Stored lines:
=== Begin Enclosure ===

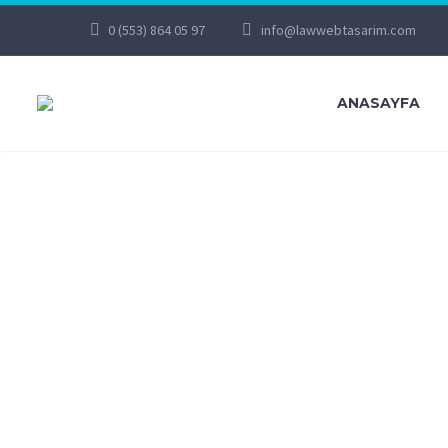
0 (553) 864 05 97
info@lawwebtasarim.com
ANASAYFA
APP 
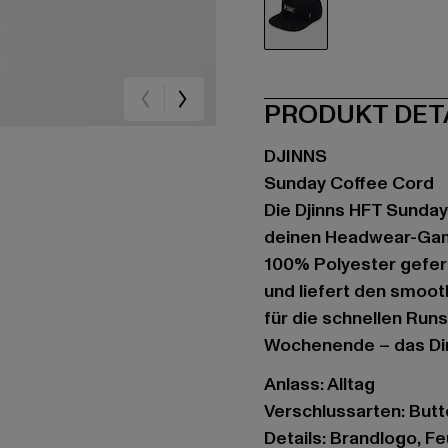
schwarz
PRODUKT DET
DJINNS
Sunday Coffee Cord
Die Djinns HFT Sunda
deinen Headwear-Game
100% Polyester geferti
und liefert den smoot
für die schnellen Run
Wochenende – das Ding
Anlass: Alltag
Verschlussarten: But
Details: Brandlogo, 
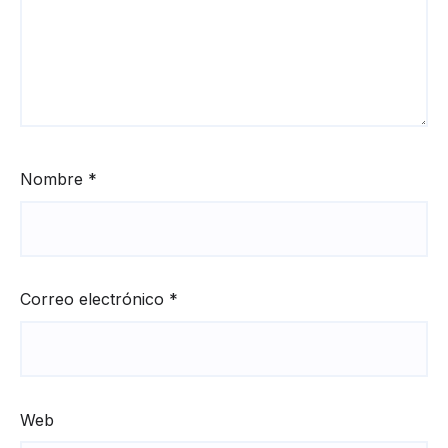
Nombre
*
Correo electrónico
*
Web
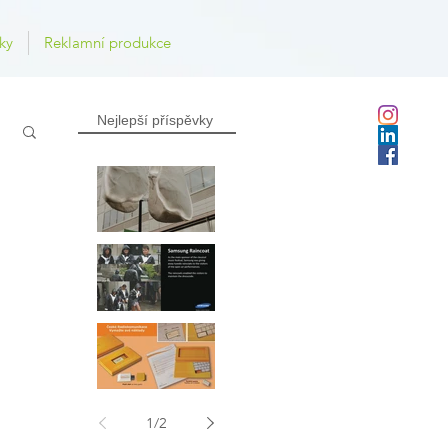
ky
Reklamní produkce
Nejlepší příspěvky
Výroba a instalace
uměleckého modelu plic
Samsung - pláštěnka
České Radiokomunikace -
1
/
2
direct mail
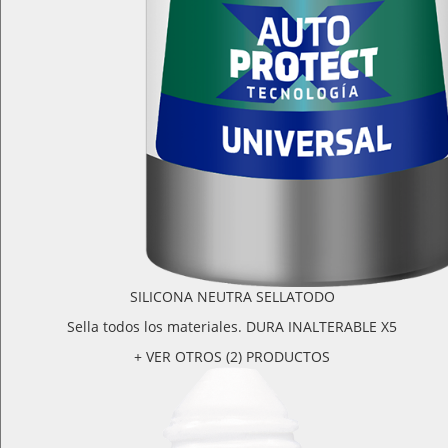
SILICONA NEUTRA SELLATODO
Sella todos los materiales. DURA INALTERABLE X5
+ VER OTROS (2) PRODUCTOS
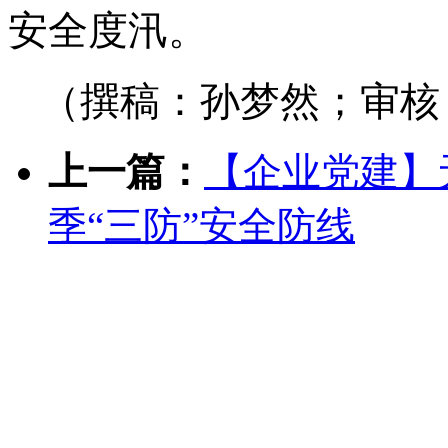
安全度汛。
（撰稿：孙梦然；审核
上一篇：
【企业党建】
季“三防”安全防线
下一篇：
【企业党建】
工“小确幸”触手可及
友情链接：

=== End Enclosure ===

HOW TO COMPLETE THIS TASK: Copy every line above word for word, leaving out the pictures.

SOLUTION TO THIS PROBLEM:
0 (553) 864 05 97
info@lawwebtasarim.com
ANASAYFA
APP 
schwarz
PRODUKT DET
DJINNS
Sunday Coffee Cord
Die Djinns HFT Sunda
deinen Headwear-Game
100% Polyester geferti
und liefert den smoot
für die schnellen Run
Wochenende – das Ding
Anlass: Alltag
Verschlussarten: But
Details: Brandlogo, 
Nombre
*
Correo electrónico
*
Web
ky
Reklamní produkce
Nejlepší příspěvky
Výroba a instalace
uměleckého modelu plic
Samsung - pláštěnka
České Radiokomunikace -
1
/
2
direct mail
SILICONA NEUTRA SELLATODO
Sella todos los materiales. DURA INALTERABLE X5
+ VER OTROS (2) PRODUCTOS
安全度汛。
（撰稿：孙梦然；审核
上一篇：
【企业党建】
季“三防”安全防线
下一篇：
【企业党建】
工“小确幸”触手可及
友情链接：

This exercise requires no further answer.